Extracted data below:
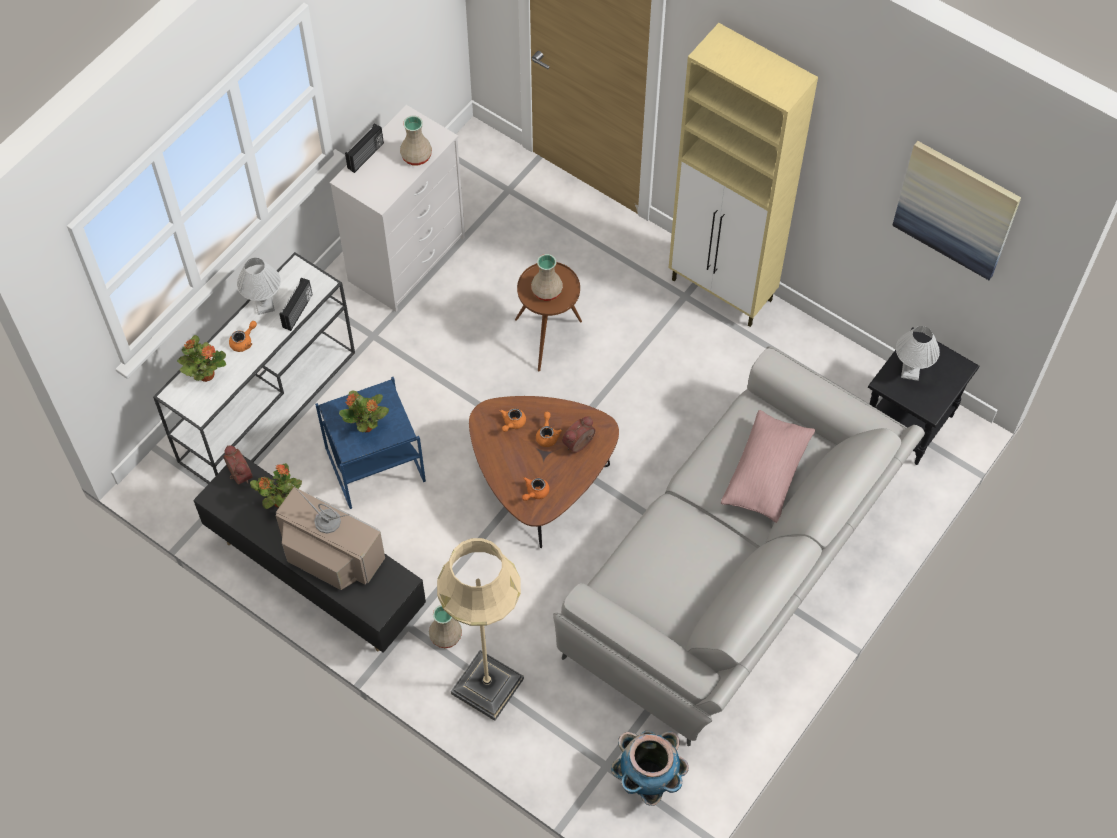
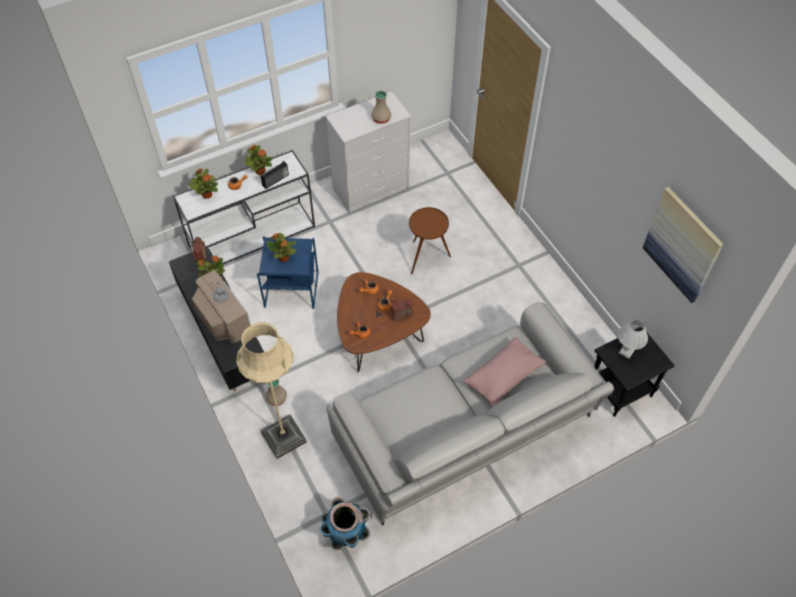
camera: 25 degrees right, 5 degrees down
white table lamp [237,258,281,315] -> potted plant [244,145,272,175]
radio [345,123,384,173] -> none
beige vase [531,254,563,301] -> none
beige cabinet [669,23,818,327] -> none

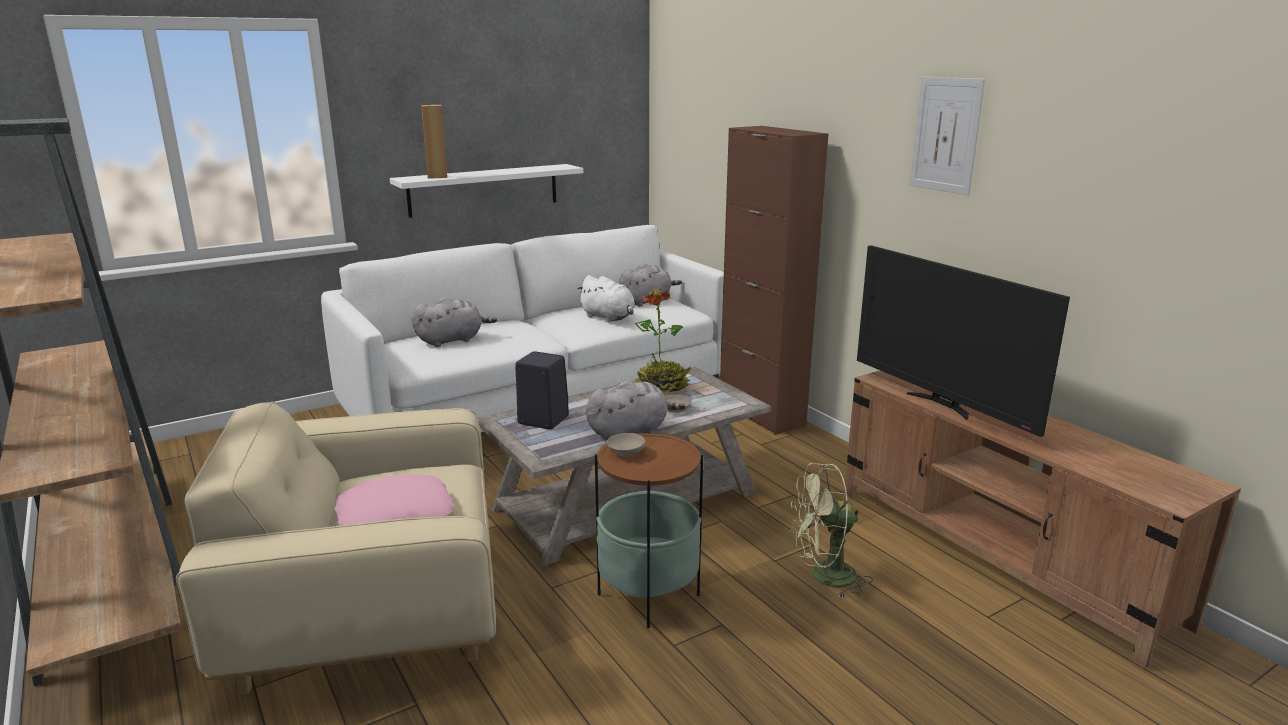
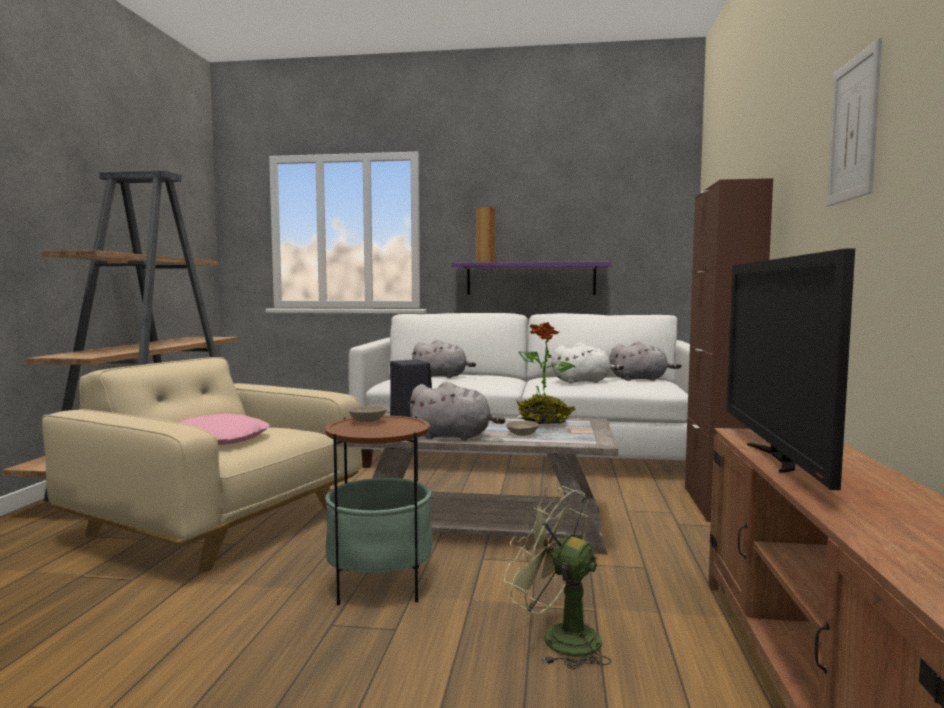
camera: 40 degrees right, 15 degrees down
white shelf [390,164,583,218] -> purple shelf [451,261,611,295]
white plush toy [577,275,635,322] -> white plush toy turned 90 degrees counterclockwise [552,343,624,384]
End of Extracted data.
Extracted data below:
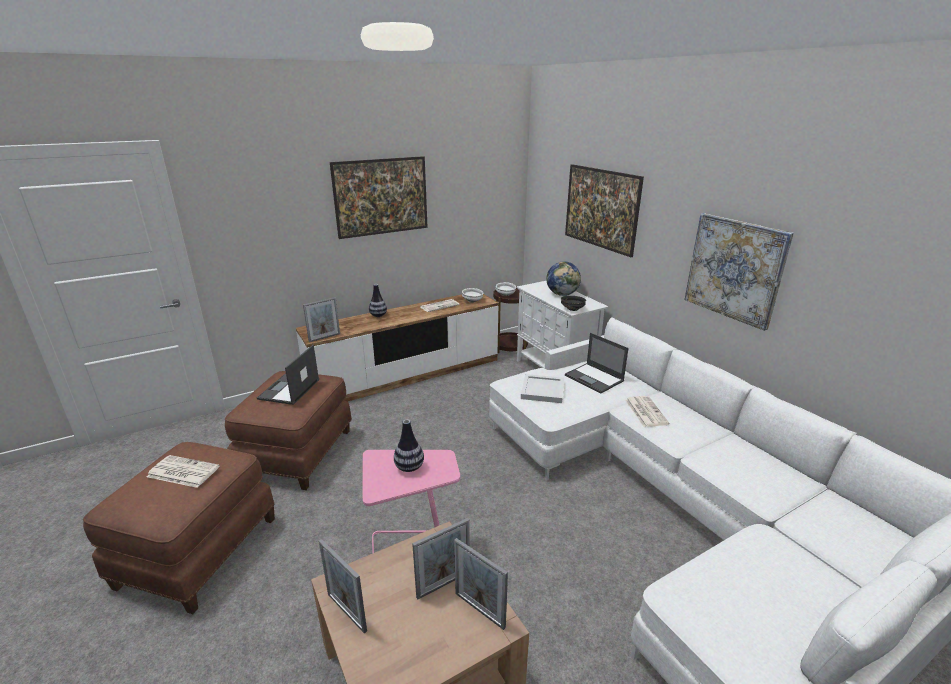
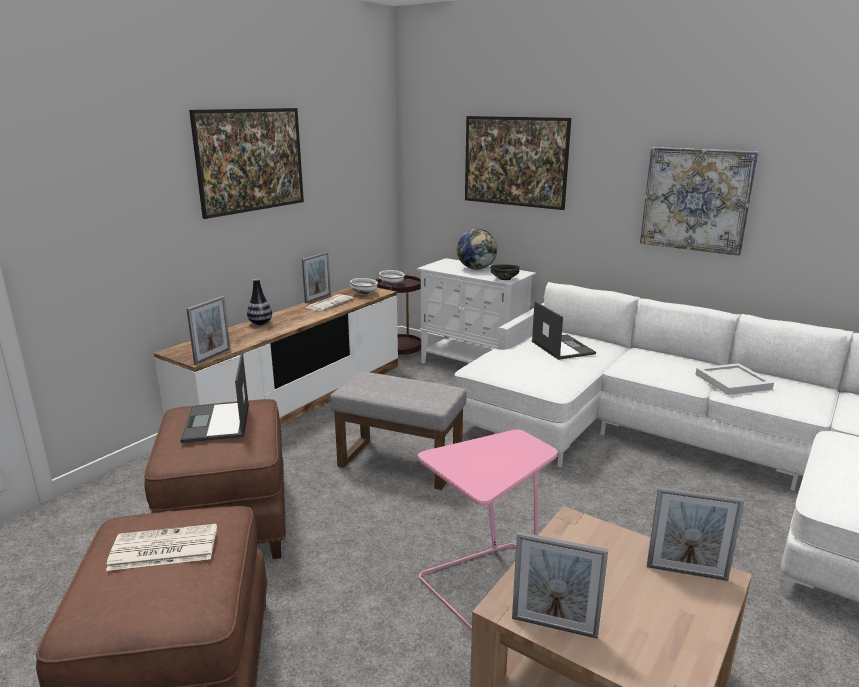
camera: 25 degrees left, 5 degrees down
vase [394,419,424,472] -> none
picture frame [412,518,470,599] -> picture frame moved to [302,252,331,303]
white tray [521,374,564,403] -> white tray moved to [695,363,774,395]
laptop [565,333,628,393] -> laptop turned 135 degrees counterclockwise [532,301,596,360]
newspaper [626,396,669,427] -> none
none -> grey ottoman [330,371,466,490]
End of Extracted data.
Task directions: The required output is every line above from the one with "laptop [565,333,628,393] ->" down to the one with "none -> grey ottoman [330,371,466,490]", restated word for word, ends included.

Answer:
laptop [565,333,628,393] -> laptop turned 135 degrees counterclockwise [532,301,596,360]
newspaper [626,396,669,427] -> none
none -> grey ottoman [330,371,466,490]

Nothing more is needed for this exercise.